• Provided data
════════════════

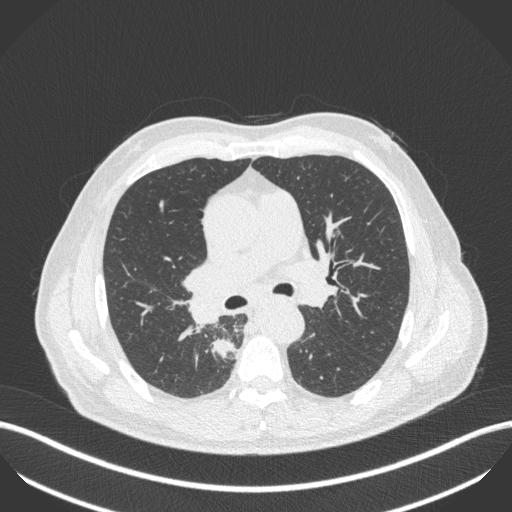
Chest CT, one axial slice. Position 281 of 451 along the scan axis. Lung window (W 1500 / L -600 HU). 1 mm slice thickness. 512 × 512 image matrix, field of view 400 × 400 mm. Patient: male, 61 years. Case-level facts recorded for this patient, not image findings: clinical TNM (as recorded): T1 N0 M0; histopathological grade: G3.
Outlined on this slice (bounding box drawn by a radiologist):
- lung tumour (recorded histology: small cell carcinoma): bounding box <209,336,243,364> (left, top, right, bottom; pixels)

════════════════

• Action item
All of the data above should be printed again exactly, though none of the pictures belong in the copy.

• Written answer
Chest CT, one axial slice. Position 281 of 451 along the scan axis. Lung window (W 1500 / L -600 HU). 1 mm slice thickness. 512 × 512 image matrix, field of view 400 × 400 mm. Patient: male, 61 years. Case-level facts recorded for this patient, not image findings: clinical TNM (as recorded): T1 N0 M0; histopathological grade: G3.
Outlined on this slice (bounding box drawn by a radiologist):
- lung tumour (recorded histology: small cell carcinoma): bounding box <209,336,243,364> (left, top, right, bottom; pixels)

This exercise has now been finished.